YOUR GOAL: Nothing should differ between your answer and the records below.

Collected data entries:
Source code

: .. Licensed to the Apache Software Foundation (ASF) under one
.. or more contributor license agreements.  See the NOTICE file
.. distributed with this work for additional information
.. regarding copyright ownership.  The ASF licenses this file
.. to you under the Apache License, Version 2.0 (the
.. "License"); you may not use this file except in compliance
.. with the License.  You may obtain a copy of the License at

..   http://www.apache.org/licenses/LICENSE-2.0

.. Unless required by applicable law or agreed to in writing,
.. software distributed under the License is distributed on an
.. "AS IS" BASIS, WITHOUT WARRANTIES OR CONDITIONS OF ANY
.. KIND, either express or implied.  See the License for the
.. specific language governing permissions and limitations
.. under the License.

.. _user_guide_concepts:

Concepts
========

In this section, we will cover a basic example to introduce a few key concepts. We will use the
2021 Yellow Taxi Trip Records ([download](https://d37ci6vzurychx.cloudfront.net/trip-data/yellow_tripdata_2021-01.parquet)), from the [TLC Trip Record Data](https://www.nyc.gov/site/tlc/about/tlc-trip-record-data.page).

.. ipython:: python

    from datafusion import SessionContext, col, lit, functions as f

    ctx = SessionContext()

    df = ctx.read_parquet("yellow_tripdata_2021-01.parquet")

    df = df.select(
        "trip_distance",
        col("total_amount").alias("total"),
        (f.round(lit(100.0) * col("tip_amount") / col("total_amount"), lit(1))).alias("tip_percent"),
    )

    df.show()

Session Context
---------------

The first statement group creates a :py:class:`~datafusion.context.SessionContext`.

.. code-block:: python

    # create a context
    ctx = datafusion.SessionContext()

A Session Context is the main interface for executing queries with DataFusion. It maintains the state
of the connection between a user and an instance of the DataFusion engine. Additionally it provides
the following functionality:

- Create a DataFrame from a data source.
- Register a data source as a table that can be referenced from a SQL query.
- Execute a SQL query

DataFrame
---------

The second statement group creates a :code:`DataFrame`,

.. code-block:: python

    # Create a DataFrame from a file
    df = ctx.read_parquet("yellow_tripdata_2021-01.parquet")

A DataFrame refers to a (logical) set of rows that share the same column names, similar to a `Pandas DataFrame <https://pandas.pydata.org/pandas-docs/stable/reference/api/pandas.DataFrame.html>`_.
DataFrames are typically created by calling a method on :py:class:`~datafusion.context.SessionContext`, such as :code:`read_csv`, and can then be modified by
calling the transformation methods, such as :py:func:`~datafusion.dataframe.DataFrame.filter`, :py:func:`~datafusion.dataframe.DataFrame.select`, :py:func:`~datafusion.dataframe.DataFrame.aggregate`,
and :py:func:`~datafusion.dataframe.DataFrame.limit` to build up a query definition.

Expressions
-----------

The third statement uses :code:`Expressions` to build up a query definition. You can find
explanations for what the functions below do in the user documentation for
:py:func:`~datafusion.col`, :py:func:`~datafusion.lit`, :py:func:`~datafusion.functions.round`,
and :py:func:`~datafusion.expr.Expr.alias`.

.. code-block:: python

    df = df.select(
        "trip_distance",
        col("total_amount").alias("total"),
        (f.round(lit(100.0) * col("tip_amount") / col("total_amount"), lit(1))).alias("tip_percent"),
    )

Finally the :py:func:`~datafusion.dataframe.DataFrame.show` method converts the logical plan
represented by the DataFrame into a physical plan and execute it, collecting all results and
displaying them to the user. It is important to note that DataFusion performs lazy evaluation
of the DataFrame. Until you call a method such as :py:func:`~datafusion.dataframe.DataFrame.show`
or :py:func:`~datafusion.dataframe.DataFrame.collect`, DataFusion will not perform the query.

EXERCISE ANSWER:
Source code

: .. Licensed to the Apache Software Foundation (ASF) under one
.. or more contributor license agreements.  See the NOTICE file
.. distributed with this work for additional information
.. regarding copyright ownership.  The ASF licenses this file
.. to you under the Apache License, Version 2.0 (the
.. "License"); you may not use this file except in compliance
.. with the License.  You may obtain a copy of the License at

..   http://www.apache.org/licenses/LICENSE-2.0

.. Unless required by applicable law or agreed to in writing,
.. software distributed under the License is distributed on an
.. "AS IS" BASIS, WITHOUT WARRANTIES OR CONDITIONS OF ANY
.. KIND, either express or implied.  See the License for the
.. specific language governing permissions and limitations
.. under the License.

.. _user_guide_concepts:

Concepts
========

In this section, we will cover a basic example to introduce a few key concepts. We will use the
2021 Yellow Taxi Trip Records ([download](https://d37ci6vzurychx.cloudfront.net/trip-data/yellow_tripdata_2021-01.parquet)), from the [TLC Trip Record Data](https://www.nyc.gov/site/tlc/about/tlc-trip-record-data.page).

.. ipython:: python

    from datafusion import SessionContext, col, lit, functions as f

    ctx = SessionContext()

    df = ctx.read_parquet("yellow_tripdata_2021-01.parquet")

    df = df.select(
        "trip_distance",
        col("total_amount").alias("total"),
        (f.round(lit(100.0) * col("tip_amount") / col("total_amount"), lit(1))).alias("tip_percent"),
    )

    df.show()

Session Context
---------------

The first statement group creates a :py:class:`~datafusion.context.SessionContext`.

.. code-block:: python

    # create a context
    ctx = datafusion.SessionContext()

A Session Context is the main interface for executing queries with DataFusion. It maintains the state
of the connection between a user and an instance of the DataFusion engine. Additionally it provides
the following functionality:

- Create a DataFrame from a data source.
- Register a data source as a table that can be referenced from a SQL query.
- Execute a SQL query

DataFrame
---------

The second statement group creates a :code:`DataFrame`,

.. code-block:: python

    # Create a DataFrame from a file
    df = ctx.read_parquet("yellow_tripdata_2021-01.parquet")

A DataFrame refers to a (logical) set of rows that share the same column names, similar to a `Pandas DataFrame <https://pandas.pydata.org/pandas-docs/stable/reference/api/pandas.DataFrame.html>`_.
DataFrames are typically created by calling a method on :py:class:`~datafusion.context.SessionContext`, such as :code:`read_csv`, and can then be modified by
calling the transformation methods, such as :py:func:`~datafusion.dataframe.DataFrame.filter`, :py:func:`~datafusion.dataframe.DataFrame.select`, :py:func:`~datafusion.dataframe.DataFrame.aggregate`,
and :py:func:`~datafusion.dataframe.DataFrame.limit` to build up a query definition.

Expressions
-----------

The third statement uses :code:`Expressions` to build up a query definition. You can find
explanations for what the functions below do in the user documentation for
:py:func:`~datafusion.col`, :py:func:`~datafusion.lit`, :py:func:`~datafusion.functions.round`,
and :py:func:`~datafusion.expr.Expr.alias`.

.. code-block:: python

    df = df.select(
        "trip_distance",
        col("total_amount").alias("total"),
        (f.round(lit(100.0) * col("tip_amount") / col("total_amount"), lit(1))).alias("tip_percent"),
    )

Finally the :py:func:`~datafusion.dataframe.DataFrame.show` method converts the logical plan
represented by the DataFrame into a physical plan and execute it, collecting all results and
displaying them to the user. It is important to note that DataFusion performs lazy evaluation
of the DataFrame. Until you call a method such as :py:func:`~datafusion.dataframe.DataFrame.show`
or :py:func:`~datafusion.dataframe.DataFrame.collect`, DataFusion will not perform the query.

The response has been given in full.